# My CD Game Won't Load??



## Gamer4u (Sep 17, 2007)

I just recently bought a CD game called *Two Worlds.* I meet all of the game's requirements but for some reason when i put the CD into my computer, it doesn't even load onto my computer... I tried it on my parents older computer and it ran great... although they had an insufficient graphic card. Anyways, when the CD goes in, the little green light blinks and the sound goes off and on like it's trying to read it, but it cant. Any ideas what's up?


----------



## justpassingby (Mar 11, 2007)

Hi Gamer4u and welcome to TSF !

Have you tried running the setup or install.exe file manually ?


----------



## Gamer4u (Sep 17, 2007)

Yea I tried that... The game doesn't show up at all. the CD doesnt even load into my computer like it's there at all.


----------



## justpassingby (Mar 11, 2007)

Make sure you installed all the latest critical updates from windows update. I'll ask a moderator to move this to the gaming support forum.

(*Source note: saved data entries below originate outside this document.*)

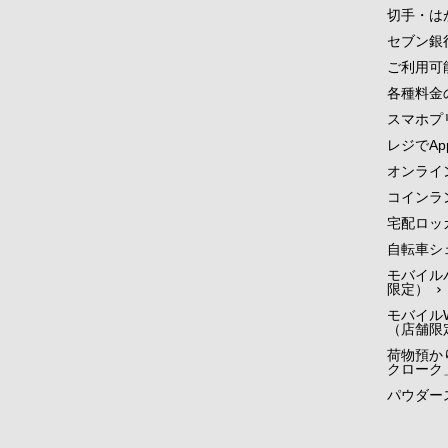
切手・は
セブン銀
ご利用可
各種料金
スマホプ
レジでApp
オンライ
コインラ
宅配ロッ
自転車シ
モバイル
限定）
モバイルW
（店舗限
荷物預かり
クローク
パウダー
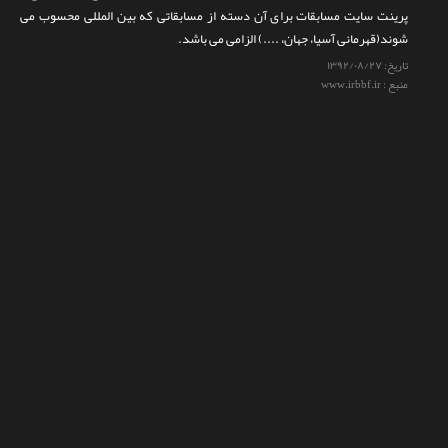
پرینت سایت مسابقات برای آن دسته از مسابقاتی که بین المللی محسوب می
تماس با ما
شوند(قهرمانی آسیا، جهان، ....) الزامی می باشد.
تاریخ:
۱۳۹۲/۰۸/۲۷
منبع : www.irbbf.ir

Edit : and have a look at this general troubleshooting guide :
http://www.techsupportforum.com/f59/important-please-follow-these-steps-before-posting-120411.html


----------



## pharoah (Aug 28, 2006)

are you sure thats a cd i have two worlds,and its a dvd.does your computer have a dvd drive?if not that is your problem.


----------



## justpassingby (Mar 11, 2007)

I skipped the bit about the CD not loading at all  It has to be that.


----------



## pharoah (Aug 28, 2006)

justpassingby said:


> I skipped the bit about the CD not loading at all  It has to be that.


hehehe minor oversite no worries.you know he may have a dvd drive i really dont know.that was just my first thought on the situation.


----------